Lei individua in Robinson Crusoe la figura emblematica dell’individualismo che domina la nostra società: perché dovremmo sentirci naufraghi su un’isola deserta? 

«Robinson è il paradigma del soggetto moderno. E’ incapace di intrattenere relazioni autentiche con l’altro: la sola forma relazionale che egli conosce e pratica è quella incardinata sull’utile e sul tornaconto personale, ai danni del povero Venerdì di turno. La nostra è, oggi, una società di Robinson isolati ed egoisti, incapaci di instaurare relazioni con l’altro. In riferimento al mondo moderno Hegel parlava di “sistema dell’atomistica”, a sottolineare come – oggi più di ieri – viviamo nel tempo della morte del legame comunitario.

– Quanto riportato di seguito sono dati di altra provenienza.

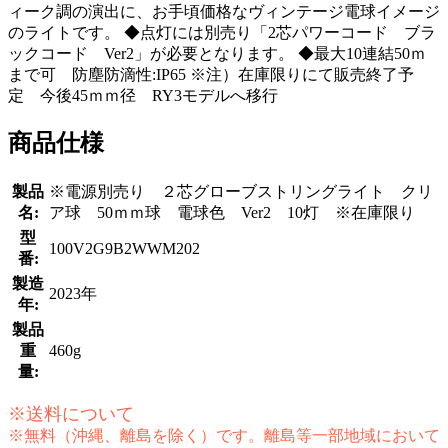
ィーク調の演出に、お手頃価格なヴィンテージ電球イメージ
のライトです。 ◆点灯には別売り「2芯パワーコード ブラ
ックコード Ver2」が必要となります。 ◆最大10連結50ｍ
まで可 防塵防滴性:IP65 ※注）在庫限りにて販売終了予
定 今後45ｍｍ径 RY3モデルへ移行
商品仕様
製品
※電源別売り ２芯グローブストリングライト クリ
名:
ア球 50ｍｍ球 電球色 Ver2 10灯 ※在庫限り
型
100V2G9B2WWM202
番:
製造
2023年
年:
製品
重
460g
量:
※送料について
※無料（沖縄、離島を除く）です。離島等一部地域において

Il mio libro è un tentativo di reagire a tutto questo, ripartendo da Hegel e da Aristotele, e dunque dall’idea dell’uomo come animale politico e comunitario».  

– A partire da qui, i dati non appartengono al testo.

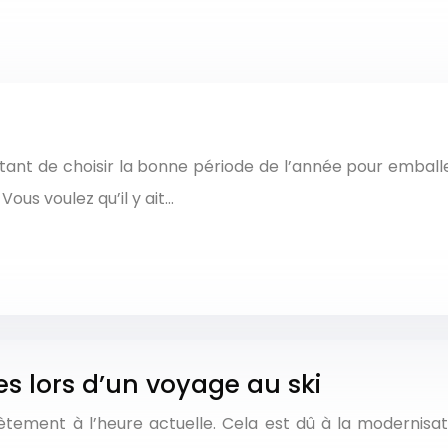
ortant de choisir la bonne période de l’année pour emball
Vous voulez qu’il y ait…
es lors d’un voyage au ski
ment à l’heure actuelle. Cela est dû à la modernisati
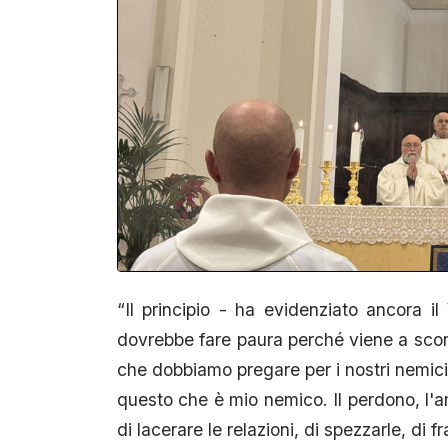
“Il principio - ha evidenziato ancora 
dovrebbe fare paura perché viene a sconv
che dobbiamo pregare per i nostri nemici, 
questo che è mio nemico. Il perdono, l'amo
di lacerare le relazioni, di spezzarle, di 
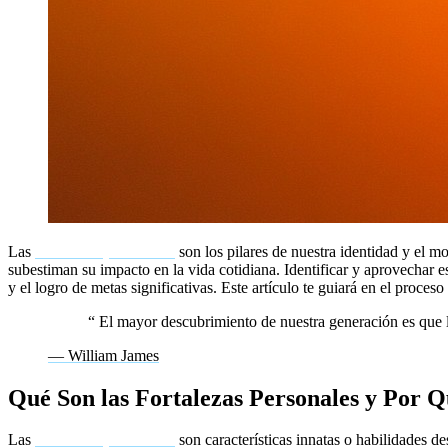
Las
fortalezas personales
son los pilares de nuestra identidad y el 
subestiman su impacto en la vida cotidiana. Identificar y aprovechar
y el logro de metas significativas. Este artículo te guiará en el proceso
“
El mayor descubrimiento de nuestra generación es que l
— William James
Qué Son las Fortalezas Personales y Por 
Las
fortalezas personales
son características innatas o habilidades de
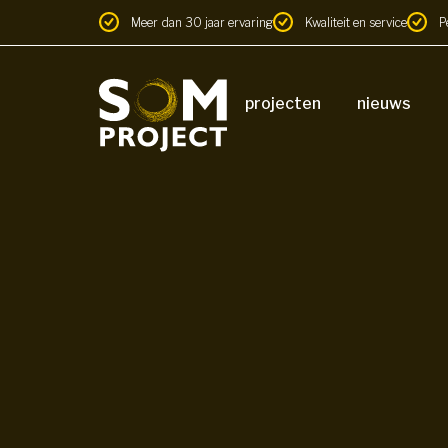
Meer dan 30 jaar ervaring
Kwaliteit en service
P
projecten
nieuws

La percezione generale è che il nostro mondo sia il più libero e tollerante della storia, perché lei sostiene invece che la democrazia occidentale sarebbe il più perfido dei totalitarismi? 

«È il totalitarismo perfettamente realizzato, il più subdolo e ingannevole: infatti, illude i suoi sudditi di essere liberi. Quale totalitarismo – rosso o nero – sarebbe riuscito a piazzare nelle tasche dei suoi sudditi un telefono cellulare? Quale sarebbe riuscito a schedare tutti i suoi sudditi, come accade oggi con Facebook e Twitter? Nell’odierno gregge omologato della società di massa, ognuno fa ciò “liberamente”, pensando di essere libero di compiere quel gesto intimamente necessitato dalle logiche del sistema. È una gabbia d’acciaio in cui puoi fare tutto ciò che vuoi, fuorché pensare una società diversa e batterti per la sua realizzazione. Quando un mondo storico riesce a convincere i suoi abitatori di essere il solo mondo possibile, allora può allentare la presa sui corpi, perché è “totale” quella sulle anime».  

Lei individua nella Russia di Putin un polo di resistenza all’omologazione globale. L’attuale società russa non sembra però esattamente un modello da esportare. 

«Putin non è Lenin (purtroppo!): e tuttavia dispone di autonomia strategica e di armi di dissuasione di massa. Per questo, pur con tutti i suoi manifesti limiti, la Russia ha oggi il compito di appoggiare il più possibile gli Stati resistenti all’impero americano, ponendosi essa stessa come Stato che resiste: con la potenza russa, è come se al ritratto stilizzato del presidente americano Obama accompagnato dall’asserto yes, we can si affiancasse un’analoga immagine di Putin, a sua volta associata alla scritta no, you can’t».